One of the many concerns swirling around Lyndoch Living is whether its plan to build a multi-million dollar medical clinic will send the place broke.

It is important to understand that when Lyndoch bought the Warrnambool Medical Clinic and the Health Spot for a total of $1.6 million, it did not buy any physical buildings.

Lyndoch does not own the WMC building on the corner of Liebig St and Raglan Parade: that building remains privately owned by a handful of people.

The $1.3 million cost for the WMC was almost made up entirely of buying the goodwill, which basically means paying a lot of money on the hope that patients will still keep coming to that clinic.

Indeed the cost of the WMC assets was only $153,000, presumably made up of some furniture, some tissue boxes and maybe a couple of boxes of sterile gloves in assorted colours thrown in for good measure.

As part of this goodwill, the doctors sign a contract that they will hang around for a certain time and I believe these contracts are for two years.

Some doctors with the WMC wanted no part of the sale to Lyndoch, so they left early last year.

(Doctors are contractors, so, just like a plumber or a carpenter, they can be contracted to work for a certain time, but they can also leave at the end of that time.
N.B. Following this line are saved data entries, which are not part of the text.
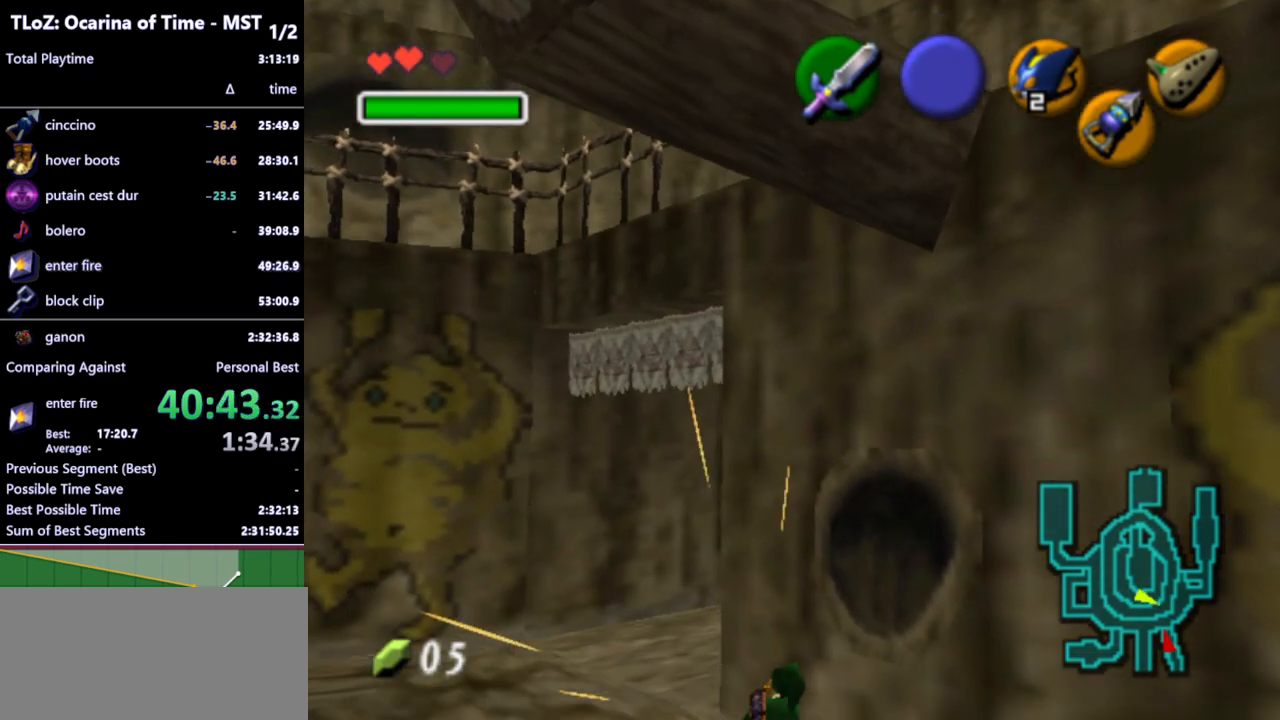
{"buttons": [], "left_stick": "center", "right_stick": "center", "events": [[133, "left_stick", "down-left"], [367, "left_stick", "center"]]}
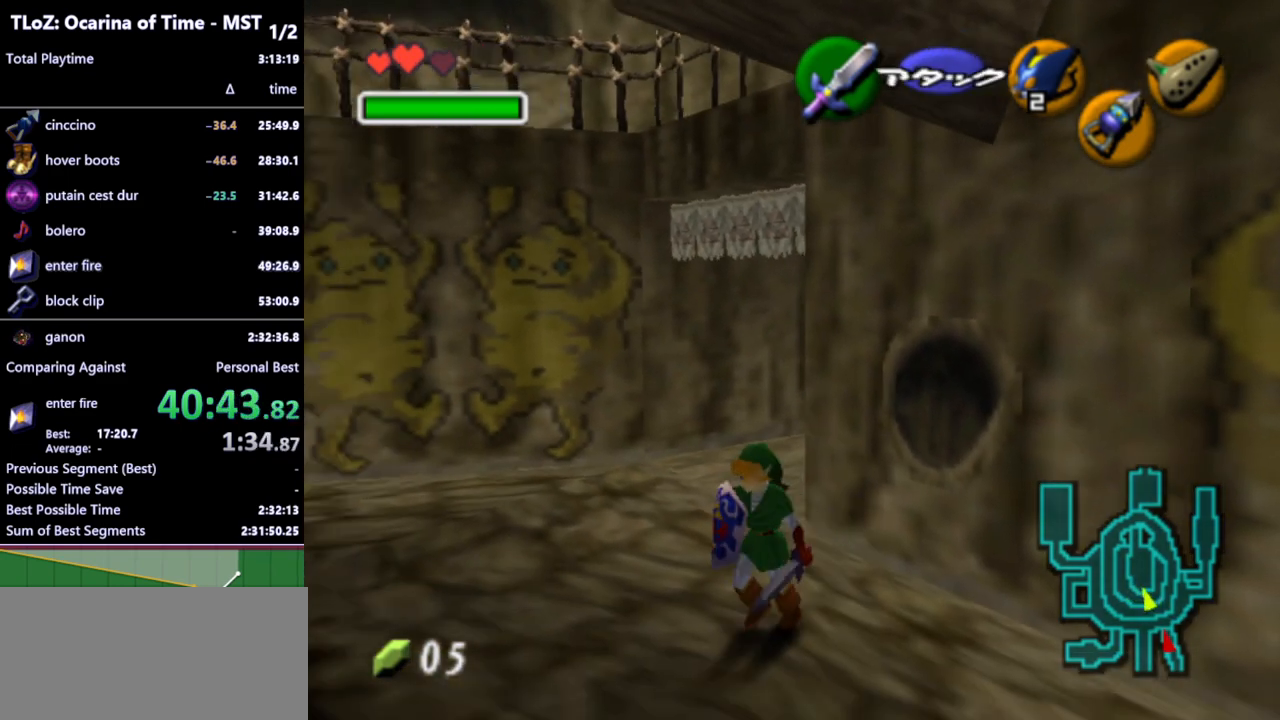
{"buttons": ["Z"], "left_stick": "center", "right_stick": "center", "events": [[200, "left_stick", "up-left"], [300, "Z", "down"], [433, "left_stick", "center"]]}
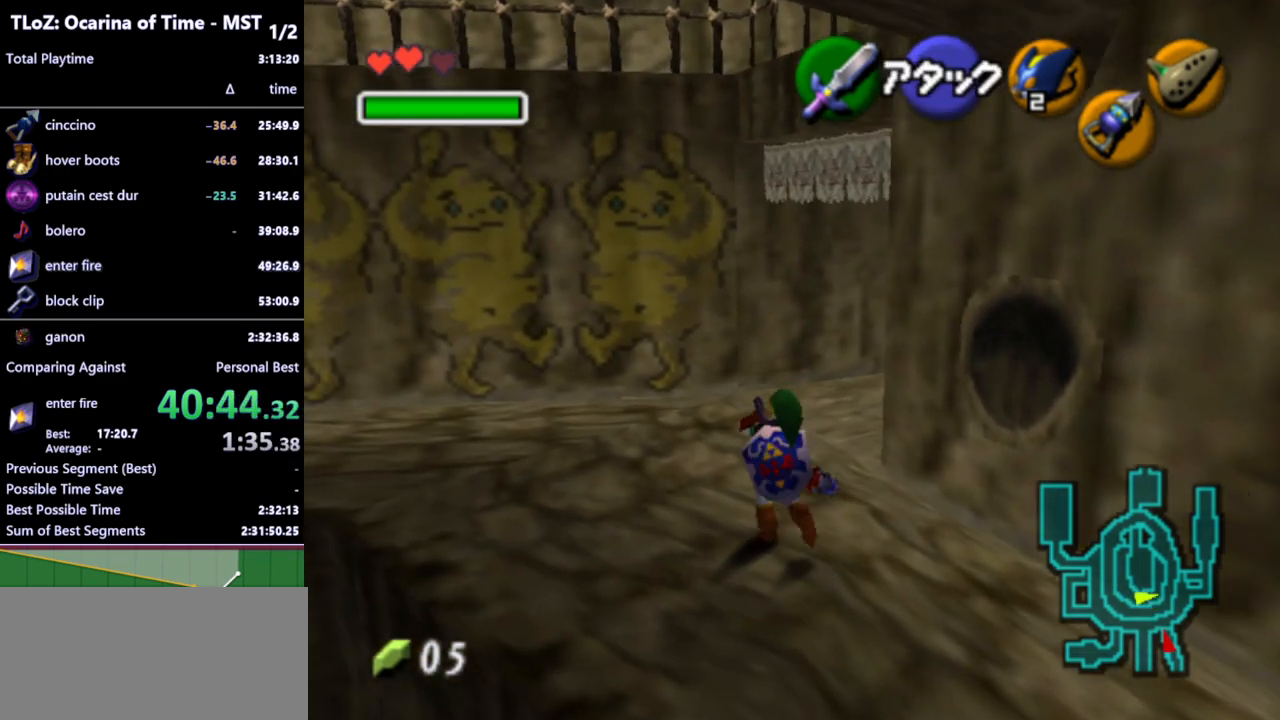
{"buttons": ["Z"], "left_stick": "center", "right_stick": "center", "events": []}
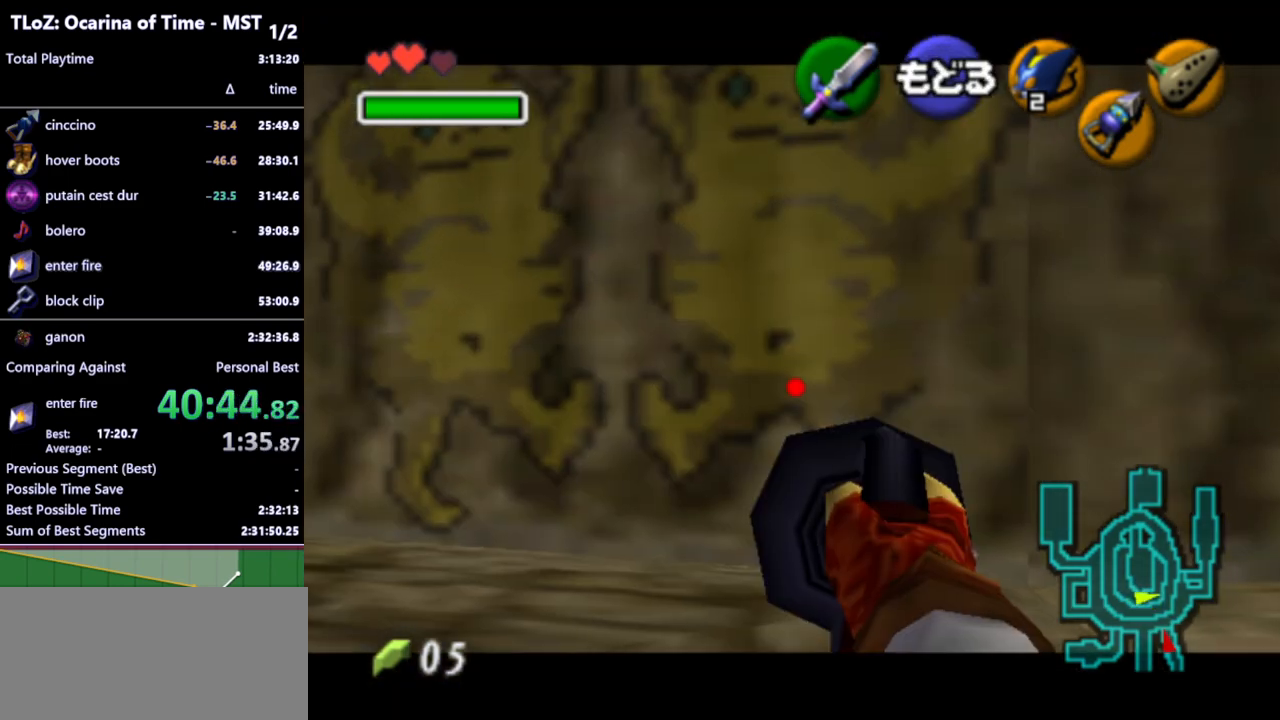
{"buttons": ["Z"], "left_stick": "center", "right_stick": "center", "events": [[33, "left_stick", "down-right"], [167, "left_stick", "down"], [433, "left_stick", "center"]]}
This means GPs are in control of their destiny with a clinic, not the other way around.)

And here is the crunch: while Lyndoch has paid $1.6 million to buy two medical clinics, it is now going to spend many more millions – we don’t know how many – to build a brand new clinic at Lyndoch, on Hopkins Rd.

This clinic, according to Lyndoch’s own words, will include GPs, allied health services, radiology services and maybe even a dentist.

Holymaloolah. Talk about moving away from your core business of looking after the old folks!

And this is why so many people are nervous. There are too many unanswered questions and too many examples of regional medical clinics that have gone belly up in the past 18 months, including the Tristar Medical Group in Mildura, Traralgon and Wangaratta; the Gunnedah Mackellar Rural Health Service, and, closer to home, the Ballan District Health and Care which has a model very similar to what Lyndoch is planning and which last year received a State Government bail out.

Google them all for a sobering read on risk.

If a medical clinic is such a great move for Lyndoch, why can’t we see the business plan?

Does Warrnambool need a brand new medical clinic at Lyndoch? Is there the demand?

Will the elderly residents be forced to use the GPs – and other services – at the clinic? Will the Lyndoch staff?

How much will it cost? Where is all the money coming from? What are the expected returns?

So, so many questions and still no answers, yet the wrecking ball – which will see Tomlinson wing demolished to make way for this clinic – is just a few months away from swinging.

1 thought on “Lyndoch spends up big on medical clinic, but at what risk?”

  1. And to what ends does a biologist know anything about governance other than the fish rots from the head down? Coincidence I think not that he is also the chair of the WCC audit committee. No disrespect to Mr Wallis. So much for independent directors. The board doesn’t know the meaning of it. (edited)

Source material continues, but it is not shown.